### 目標 1
提示テキストによると、機台正面側の作業者が玉揚台車へ空ボビンを容易に補給できるのはなぜか。理由を1～3文で述べよ。
### 目標 2
提示テキストのうち「本発明の第1の観点によれば」で始まる段落を、主な事実を残して箇条書きで簡潔に書き直せ。
### 目標 3
提示テキストから一部を抜き出して返せ。範囲は"この構成によれば、玉揚台車の"を含む語句から始め、"台車に補給することができる。"の後で終えること。

### 提示テキスト

###

◆本発明の第1の観点によれば、以下のように構成する、繊維機械が提供される。機台長手方向に沿って複数並べて設置されるとともに、ボビンに糸を巻き取ることによりパッケージを形成可能な糸処理ユニットと、前記糸処理ユニットの並べられる方向に沿って走行し、満巻パッケージを前記糸処理ユニットから取り外して、空ボビンを前記糸処理ユニットに装着することが可能な玉揚台車と、を備える。前記玉揚台車の走行路は、糸処理ユニットの糸走行側を機台前面側としたときに、糸処理ユニットより機台前面側の位置に配置されている。前記玉揚台車は、空ボビンを貯溜可能なストッカを備え、且つ、台車の底面及び前記糸処理ユニット側を向く面を除いた面のいずれかに前記ストッカに連通する空ボビン投入口を備えている。
この構成によれば、玉揚台車の走行路が糸処理ユニットより機台前面側の位置に配置されており、その底面や前記糸処理ユニット側を向く面を除いた面のいずれかにストッカに連通する空ボビン投入口を備えているので、機台正面側に立つ作業者が空ボビンを空ボビン投入口へ手作業で投入してストッカへ貯溜させることも容易である。従って、玉揚台車への空ボビンの供給が容易になり、玉揚台車が例えば走行路の所定位置(空ボビン補給位置)まで走行しなくても、空ボビンを玉揚台車に補給することができる。

###

### データ抜粋
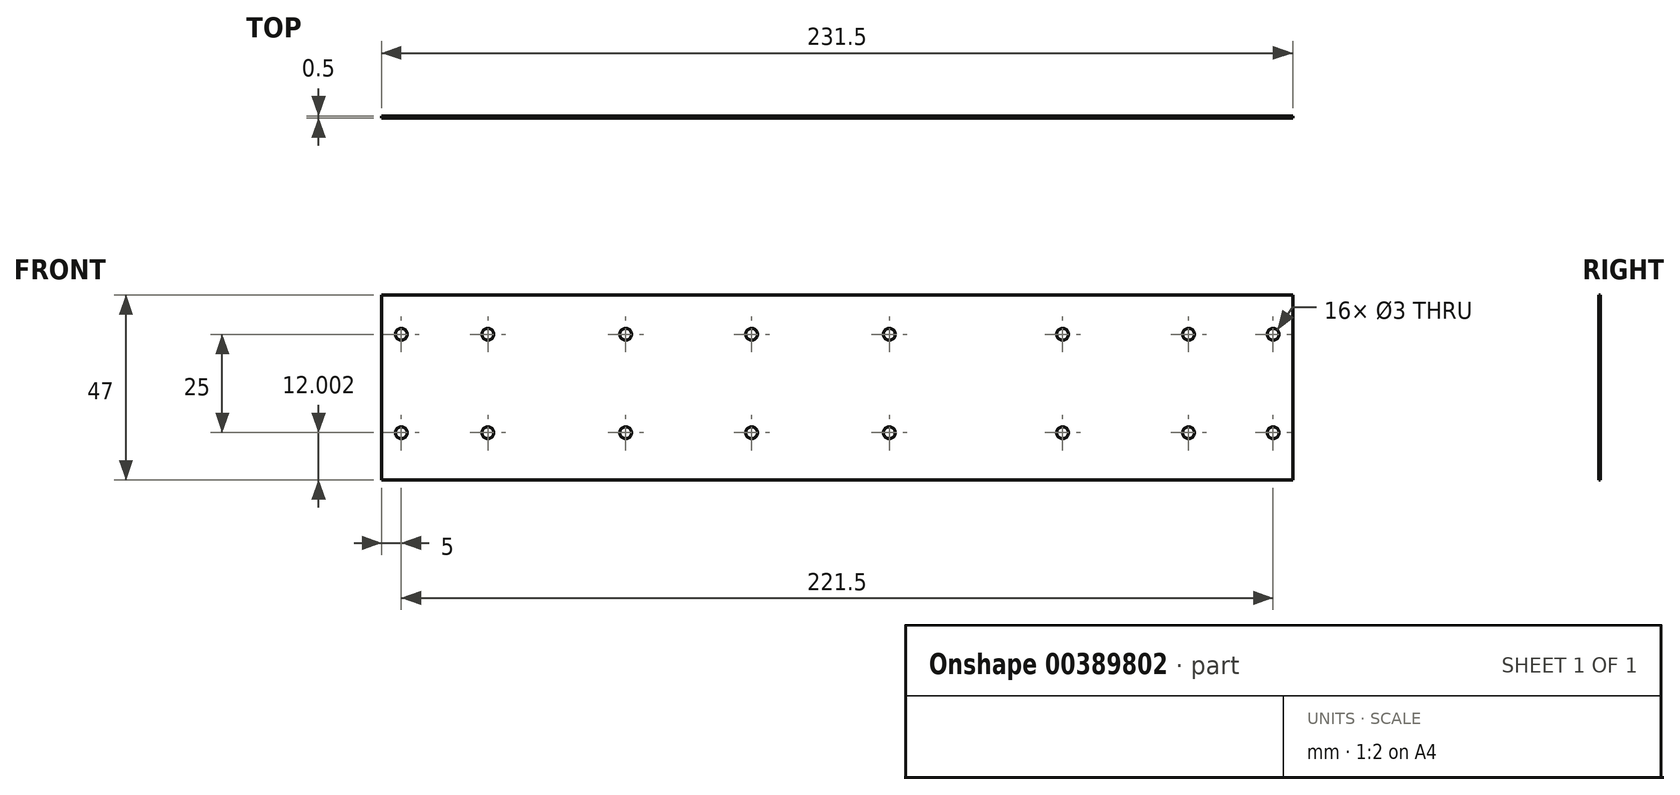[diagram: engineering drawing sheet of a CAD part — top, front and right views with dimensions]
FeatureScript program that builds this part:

###

### 作業結果 1
玉揚台車の走行路は、糸処理ユニットより機台前面側に配置されている。また、台車の底面と糸処理ユニット側を向く面を除いたいずれかの面に、ストッカに連通する空ボビン投入口がある。このため、機台正面側に立つ作業者が空ボビンを手作業で投入口へ入れてストッカに貯溜させることができ、台車が空ボビン補給位置まで走行しなくても補給できる。

### 作業結果 2
- 本発明の第1の観点は、以下の構成を持つ繊維機械である。
- 糸処理ユニット：機台長手方向に沿って複数並べて設置され、ボビンに糸を巻き取ってパッケージを形成する。
- 玉揚台車：糸処理ユニットの並び方向に沿って走行し、満巻パッケージを取り外して空ボビンを装着する。
- 走行路：糸処理ユニットの糸走行側を機台前面側としたとき、玉揚台車の走行路は糸処理ユニットより機台前面側に配置される。
- ストッカと投入口：玉揚台車は空ボビンを貯溜するストッカを持つ。台車の底面と糸処理ユニット側を向く面を除いたいずれかの面に、ストッカに連通する空ボビン投入口を備える。

### 作業結果 3
この構成によれば、玉揚台車の走行路が糸処理ユニットより機台前面側の位置に配置されており、その底面や前記糸処理ユニット側を向く面を除いた面のいずれかにストッカに連通する空ボビン投入口を備えているので、機台正面側に立つ作業者が空ボビンを空ボビン投入口へ手作業で投入してストッカへ貯溜させることも容易である。従って、玉揚台車への空ボビンの供給が容易になり、玉揚台車が例えば走行路の所定位置(空ボビン補給位置)まで走行しなくても、空ボビンを玉揚台車に補給することができる。